== EXTRACTED MATERIAL ==

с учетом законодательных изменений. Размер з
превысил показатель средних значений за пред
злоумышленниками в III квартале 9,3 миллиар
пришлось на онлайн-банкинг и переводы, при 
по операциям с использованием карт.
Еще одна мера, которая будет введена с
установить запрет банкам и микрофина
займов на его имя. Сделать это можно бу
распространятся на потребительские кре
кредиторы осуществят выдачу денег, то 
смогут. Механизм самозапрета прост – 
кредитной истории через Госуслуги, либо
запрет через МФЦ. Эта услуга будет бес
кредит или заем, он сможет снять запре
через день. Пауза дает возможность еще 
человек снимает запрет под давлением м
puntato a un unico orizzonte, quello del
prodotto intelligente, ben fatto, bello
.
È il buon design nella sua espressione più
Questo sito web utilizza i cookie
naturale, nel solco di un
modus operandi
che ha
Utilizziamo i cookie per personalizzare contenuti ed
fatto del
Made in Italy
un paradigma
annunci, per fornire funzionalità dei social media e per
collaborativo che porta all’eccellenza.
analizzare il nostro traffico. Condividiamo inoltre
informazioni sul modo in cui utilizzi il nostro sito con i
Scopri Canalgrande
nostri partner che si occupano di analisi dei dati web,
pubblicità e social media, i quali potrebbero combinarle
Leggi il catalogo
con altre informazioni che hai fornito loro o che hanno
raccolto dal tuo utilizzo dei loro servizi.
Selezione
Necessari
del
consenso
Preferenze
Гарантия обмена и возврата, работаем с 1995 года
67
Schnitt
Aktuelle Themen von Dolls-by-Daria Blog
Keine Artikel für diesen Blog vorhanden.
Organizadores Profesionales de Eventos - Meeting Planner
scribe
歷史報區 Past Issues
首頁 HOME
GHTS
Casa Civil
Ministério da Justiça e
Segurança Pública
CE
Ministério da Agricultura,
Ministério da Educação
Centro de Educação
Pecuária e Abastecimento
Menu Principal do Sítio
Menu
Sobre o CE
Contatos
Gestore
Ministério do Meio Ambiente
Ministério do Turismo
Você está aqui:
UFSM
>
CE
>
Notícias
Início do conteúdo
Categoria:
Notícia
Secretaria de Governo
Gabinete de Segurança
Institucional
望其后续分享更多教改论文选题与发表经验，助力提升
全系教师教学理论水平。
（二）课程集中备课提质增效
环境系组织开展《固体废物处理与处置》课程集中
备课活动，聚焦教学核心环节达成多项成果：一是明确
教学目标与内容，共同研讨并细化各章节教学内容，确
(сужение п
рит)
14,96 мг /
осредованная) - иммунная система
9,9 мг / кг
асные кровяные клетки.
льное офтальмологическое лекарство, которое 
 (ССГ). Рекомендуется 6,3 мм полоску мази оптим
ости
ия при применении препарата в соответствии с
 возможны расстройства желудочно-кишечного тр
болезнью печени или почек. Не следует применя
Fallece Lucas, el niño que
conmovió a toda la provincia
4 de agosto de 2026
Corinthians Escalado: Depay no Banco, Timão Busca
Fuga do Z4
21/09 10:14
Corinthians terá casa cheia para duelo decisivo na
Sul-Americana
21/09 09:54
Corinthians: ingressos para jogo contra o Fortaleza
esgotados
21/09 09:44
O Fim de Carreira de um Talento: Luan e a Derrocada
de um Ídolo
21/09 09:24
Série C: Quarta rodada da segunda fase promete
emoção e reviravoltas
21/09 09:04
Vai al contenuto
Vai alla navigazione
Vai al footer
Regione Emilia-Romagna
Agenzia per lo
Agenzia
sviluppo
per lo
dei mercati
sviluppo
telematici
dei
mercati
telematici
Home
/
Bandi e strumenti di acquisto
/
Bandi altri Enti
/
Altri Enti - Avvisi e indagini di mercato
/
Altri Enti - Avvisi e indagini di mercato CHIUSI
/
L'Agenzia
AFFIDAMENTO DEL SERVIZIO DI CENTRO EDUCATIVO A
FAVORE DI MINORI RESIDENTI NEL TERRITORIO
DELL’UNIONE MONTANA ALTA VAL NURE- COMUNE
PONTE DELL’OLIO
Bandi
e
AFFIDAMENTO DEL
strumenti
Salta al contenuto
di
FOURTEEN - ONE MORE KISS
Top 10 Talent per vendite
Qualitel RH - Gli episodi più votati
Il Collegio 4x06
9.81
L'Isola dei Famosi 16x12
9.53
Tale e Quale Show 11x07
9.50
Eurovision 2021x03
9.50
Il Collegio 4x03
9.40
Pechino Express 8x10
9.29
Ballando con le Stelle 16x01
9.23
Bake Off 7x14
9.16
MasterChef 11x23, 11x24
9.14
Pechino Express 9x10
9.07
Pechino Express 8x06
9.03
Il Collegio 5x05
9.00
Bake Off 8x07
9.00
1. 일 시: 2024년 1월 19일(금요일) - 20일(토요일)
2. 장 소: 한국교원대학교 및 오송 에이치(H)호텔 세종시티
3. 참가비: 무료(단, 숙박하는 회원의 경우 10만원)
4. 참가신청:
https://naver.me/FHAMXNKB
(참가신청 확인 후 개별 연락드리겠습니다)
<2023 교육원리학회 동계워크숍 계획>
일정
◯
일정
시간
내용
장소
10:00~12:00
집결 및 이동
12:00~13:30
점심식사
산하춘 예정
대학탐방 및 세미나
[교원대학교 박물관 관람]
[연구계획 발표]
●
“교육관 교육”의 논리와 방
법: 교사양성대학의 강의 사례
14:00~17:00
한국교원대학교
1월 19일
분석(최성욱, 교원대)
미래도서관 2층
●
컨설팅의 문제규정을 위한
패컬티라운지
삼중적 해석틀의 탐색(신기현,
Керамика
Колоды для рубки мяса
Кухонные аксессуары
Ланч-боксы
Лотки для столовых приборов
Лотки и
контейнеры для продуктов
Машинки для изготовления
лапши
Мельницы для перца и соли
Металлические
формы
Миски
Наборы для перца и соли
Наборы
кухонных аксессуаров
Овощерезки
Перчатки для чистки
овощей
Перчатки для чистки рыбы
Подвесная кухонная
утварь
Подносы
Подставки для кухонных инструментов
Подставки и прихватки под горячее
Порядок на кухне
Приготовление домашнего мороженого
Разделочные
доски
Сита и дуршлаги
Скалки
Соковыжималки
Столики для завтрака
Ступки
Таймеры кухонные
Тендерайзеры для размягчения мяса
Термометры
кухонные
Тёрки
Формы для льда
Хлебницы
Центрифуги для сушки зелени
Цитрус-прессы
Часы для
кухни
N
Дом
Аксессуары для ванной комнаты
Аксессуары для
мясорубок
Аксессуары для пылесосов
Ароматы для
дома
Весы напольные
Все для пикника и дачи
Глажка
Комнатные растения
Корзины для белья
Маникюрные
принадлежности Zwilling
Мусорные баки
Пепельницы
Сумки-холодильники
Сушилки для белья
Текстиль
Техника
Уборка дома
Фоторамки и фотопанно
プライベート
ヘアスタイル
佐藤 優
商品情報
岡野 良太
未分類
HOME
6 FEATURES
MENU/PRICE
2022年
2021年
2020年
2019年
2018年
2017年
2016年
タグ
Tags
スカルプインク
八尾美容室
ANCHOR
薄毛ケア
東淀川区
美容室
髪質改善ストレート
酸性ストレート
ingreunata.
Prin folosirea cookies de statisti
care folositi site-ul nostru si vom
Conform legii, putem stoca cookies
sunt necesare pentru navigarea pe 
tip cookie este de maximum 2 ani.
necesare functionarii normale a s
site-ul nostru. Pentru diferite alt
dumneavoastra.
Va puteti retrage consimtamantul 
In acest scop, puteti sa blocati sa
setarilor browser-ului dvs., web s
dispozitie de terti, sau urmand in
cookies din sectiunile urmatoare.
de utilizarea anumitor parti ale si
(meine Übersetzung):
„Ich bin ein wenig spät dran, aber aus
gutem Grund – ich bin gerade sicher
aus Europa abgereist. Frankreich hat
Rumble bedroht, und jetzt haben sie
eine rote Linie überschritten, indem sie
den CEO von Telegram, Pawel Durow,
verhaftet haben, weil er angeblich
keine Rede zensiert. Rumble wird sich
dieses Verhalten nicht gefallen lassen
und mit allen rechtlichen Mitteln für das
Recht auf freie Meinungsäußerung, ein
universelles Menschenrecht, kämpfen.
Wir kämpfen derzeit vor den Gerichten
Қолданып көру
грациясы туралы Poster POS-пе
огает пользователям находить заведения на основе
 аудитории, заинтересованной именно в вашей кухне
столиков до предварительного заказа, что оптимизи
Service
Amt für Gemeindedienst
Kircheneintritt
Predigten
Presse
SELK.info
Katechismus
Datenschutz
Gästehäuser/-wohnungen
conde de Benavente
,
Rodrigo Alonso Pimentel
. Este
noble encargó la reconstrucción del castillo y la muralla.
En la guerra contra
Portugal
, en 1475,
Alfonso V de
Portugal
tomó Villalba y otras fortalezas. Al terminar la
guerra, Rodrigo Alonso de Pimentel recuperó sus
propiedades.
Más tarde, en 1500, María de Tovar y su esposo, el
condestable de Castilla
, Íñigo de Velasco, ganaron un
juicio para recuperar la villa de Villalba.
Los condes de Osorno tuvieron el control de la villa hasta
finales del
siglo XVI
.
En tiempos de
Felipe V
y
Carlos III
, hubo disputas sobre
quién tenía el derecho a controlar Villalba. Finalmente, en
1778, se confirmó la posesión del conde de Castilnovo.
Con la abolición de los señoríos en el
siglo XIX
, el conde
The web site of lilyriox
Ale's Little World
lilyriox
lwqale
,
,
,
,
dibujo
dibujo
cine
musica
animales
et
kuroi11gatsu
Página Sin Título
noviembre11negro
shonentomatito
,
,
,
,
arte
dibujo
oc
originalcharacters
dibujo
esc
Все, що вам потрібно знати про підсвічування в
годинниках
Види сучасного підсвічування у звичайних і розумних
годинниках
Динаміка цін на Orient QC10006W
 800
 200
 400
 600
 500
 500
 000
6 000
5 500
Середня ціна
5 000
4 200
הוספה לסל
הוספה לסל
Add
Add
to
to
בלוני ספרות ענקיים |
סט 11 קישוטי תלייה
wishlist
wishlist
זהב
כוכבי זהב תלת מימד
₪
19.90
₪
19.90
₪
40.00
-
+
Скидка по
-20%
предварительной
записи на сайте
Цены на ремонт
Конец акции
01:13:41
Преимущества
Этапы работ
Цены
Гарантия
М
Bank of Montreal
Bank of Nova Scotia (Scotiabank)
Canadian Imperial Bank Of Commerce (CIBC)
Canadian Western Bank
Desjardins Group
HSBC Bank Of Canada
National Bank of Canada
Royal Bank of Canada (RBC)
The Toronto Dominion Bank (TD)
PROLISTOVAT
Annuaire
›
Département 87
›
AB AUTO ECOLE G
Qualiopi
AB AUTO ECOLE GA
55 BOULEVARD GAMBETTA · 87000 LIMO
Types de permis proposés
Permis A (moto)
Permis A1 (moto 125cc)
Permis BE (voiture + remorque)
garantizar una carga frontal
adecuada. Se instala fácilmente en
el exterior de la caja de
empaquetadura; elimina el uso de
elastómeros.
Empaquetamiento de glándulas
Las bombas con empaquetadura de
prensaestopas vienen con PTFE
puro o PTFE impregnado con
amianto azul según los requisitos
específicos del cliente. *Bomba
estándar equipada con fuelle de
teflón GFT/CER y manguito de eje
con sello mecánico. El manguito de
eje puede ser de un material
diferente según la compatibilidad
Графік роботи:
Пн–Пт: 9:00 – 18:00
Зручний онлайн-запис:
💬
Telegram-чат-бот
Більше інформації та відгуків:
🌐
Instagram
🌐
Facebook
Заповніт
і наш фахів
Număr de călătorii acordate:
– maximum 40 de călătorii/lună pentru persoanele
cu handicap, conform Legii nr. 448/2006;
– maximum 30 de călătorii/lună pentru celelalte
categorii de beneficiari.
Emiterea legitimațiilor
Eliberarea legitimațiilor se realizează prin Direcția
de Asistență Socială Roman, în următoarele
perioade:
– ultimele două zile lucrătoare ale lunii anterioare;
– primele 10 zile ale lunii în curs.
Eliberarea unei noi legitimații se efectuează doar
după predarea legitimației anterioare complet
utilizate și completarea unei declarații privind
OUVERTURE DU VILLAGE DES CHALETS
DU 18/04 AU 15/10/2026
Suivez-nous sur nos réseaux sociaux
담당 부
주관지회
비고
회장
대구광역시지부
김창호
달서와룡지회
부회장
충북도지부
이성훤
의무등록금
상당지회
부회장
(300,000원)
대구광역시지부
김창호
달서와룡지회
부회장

===

WHAT TO PRODUCE. Wherever the string "Telegram" appears in a line above, copy that line.

SOLVED EXERCISE.
den CEO von Telegram, Pawel Durow,
Telegram-чат-бот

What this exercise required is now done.